The Civil War-themed Colored Pencil Work of Amy Lindenberger,CPSA; Home of the Civil War Chronology Project
Friday, August 26, 2011
Basil Biggs, Step 2
Made a little progress -- at least it's easier to tell this is a horse! So far I've not been able to find photos of the buildings on the south side of the first block of York Street. Next week I hope to get to the Wills House where there's a new diorama that shows the buildings that were standing on streets close to the square in 1863, and it sounds as if it's very well-researched and accurate. In the meantime I'm working on some small landscapes of the Gettysburg battlefield that I may post. If we get the fringes of Hurricane Irene here in Gettysburg over the next two days, I may have a lot of time for blogging! Who would've guessed we'd get an earthquake and a hurricane all in the same week?
Wednesday, August 24, 2011
Battle of Gettysburg/Gettysburg Civilians Series: Basil Biggs
Not much to see with this composition, yet -- in fact, you may have to look at the enlarged view to understand what it is. The only portion that shows color, at this point, is the -- um --"hindquarters" of the horse. The scene is a depiction of an event which occurred prior to and shortly before the Battle of Gettysburg: the evacuation of the town's black population, among them a farmer by the name of Basil Biggs. Understandably fearful that the invading Confederate army would take them prisoner and send them south into slavery, the local African-American residents either hid or made their way out of town to presumably safer locations. Biggs fled town, on a borrowed horse, heading out York Road as he could see the Confederates filling the town square from the west.
I have a little more research to do, to determine what buildings were standing along this stretch of York Road in 1863, besides the Lutheran Church that I have roughly indicated to the left. But I thought that posting this very early stage would help jumpstart my progress on this piece.
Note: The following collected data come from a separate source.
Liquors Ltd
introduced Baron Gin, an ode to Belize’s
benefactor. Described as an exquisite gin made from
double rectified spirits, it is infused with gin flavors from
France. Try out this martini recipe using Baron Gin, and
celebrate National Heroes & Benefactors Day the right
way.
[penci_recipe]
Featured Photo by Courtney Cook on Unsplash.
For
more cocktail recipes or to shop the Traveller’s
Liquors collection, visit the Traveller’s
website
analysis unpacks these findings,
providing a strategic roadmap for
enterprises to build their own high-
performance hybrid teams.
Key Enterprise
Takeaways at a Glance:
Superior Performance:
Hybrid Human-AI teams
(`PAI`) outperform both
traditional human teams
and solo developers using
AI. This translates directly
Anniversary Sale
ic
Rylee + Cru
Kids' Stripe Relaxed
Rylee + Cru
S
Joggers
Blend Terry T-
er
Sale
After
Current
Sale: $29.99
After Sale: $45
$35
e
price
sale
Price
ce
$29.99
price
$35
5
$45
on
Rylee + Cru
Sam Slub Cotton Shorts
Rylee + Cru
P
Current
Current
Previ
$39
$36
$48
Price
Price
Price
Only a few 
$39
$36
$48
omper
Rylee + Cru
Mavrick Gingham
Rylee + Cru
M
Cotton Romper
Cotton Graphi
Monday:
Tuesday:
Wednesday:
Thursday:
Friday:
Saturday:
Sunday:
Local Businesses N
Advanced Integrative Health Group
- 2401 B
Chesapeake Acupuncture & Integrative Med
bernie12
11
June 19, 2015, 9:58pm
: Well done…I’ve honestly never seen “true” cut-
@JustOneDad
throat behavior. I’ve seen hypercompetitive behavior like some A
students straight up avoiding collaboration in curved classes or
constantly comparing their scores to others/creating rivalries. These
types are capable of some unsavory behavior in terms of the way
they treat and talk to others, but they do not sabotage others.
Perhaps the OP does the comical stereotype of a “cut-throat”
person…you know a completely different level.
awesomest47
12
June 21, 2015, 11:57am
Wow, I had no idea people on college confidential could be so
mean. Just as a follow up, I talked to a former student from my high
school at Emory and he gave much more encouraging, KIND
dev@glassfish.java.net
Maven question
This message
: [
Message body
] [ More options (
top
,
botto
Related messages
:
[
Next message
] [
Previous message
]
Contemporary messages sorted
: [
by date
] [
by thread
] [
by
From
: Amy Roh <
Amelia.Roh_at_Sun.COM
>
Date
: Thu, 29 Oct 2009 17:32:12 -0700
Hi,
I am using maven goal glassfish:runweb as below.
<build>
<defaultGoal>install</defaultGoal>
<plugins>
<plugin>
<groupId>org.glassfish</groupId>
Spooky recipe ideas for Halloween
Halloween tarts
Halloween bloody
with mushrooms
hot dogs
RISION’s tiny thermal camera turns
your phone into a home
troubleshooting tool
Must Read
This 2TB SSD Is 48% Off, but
The composition is 16" x 20", rendered on museum board with colored pencil using a traditional dry layering, sharp point-scumbling technique.
Monday, August 1, 2011
Back to Work
This post title would seem to imply that I haven't been working, which certainly isn't the case! What I'm really getting at is that recently I've been posting previously completed works that relate to 1861, as 2011 is the 150th anniversary for that year. Now I think it's time to get back to my original primary intention for this blog: posting newly-completed works and work-in-progress.
In keeping with my Civil War 150 Project, and to have an image to submit to an upcoming exhibition at the Clara Barton National Historic Site entitled "The Art of Clara Burton", I completed the above image in colored pencil on Canson Mi Teintes paper (color: Sand), Study of Clara Barton. I'm still learning about Ms. Barton and I'm sure will do more works that feature her in the years to come, since she played such an enormous role in the Civil War. This piece was an effort to study her facial features and see what I might learn from them by working closely with two of her Civil War era portrait photographs. Ms. Barton's first involvement with Civil War nursing was the result of her witnessing the wounded and dying soldiers brought back to Washington (where she worked at the Patent Office) after the First Battle of Manassas, something which would have been occurring approximately 150 years ago.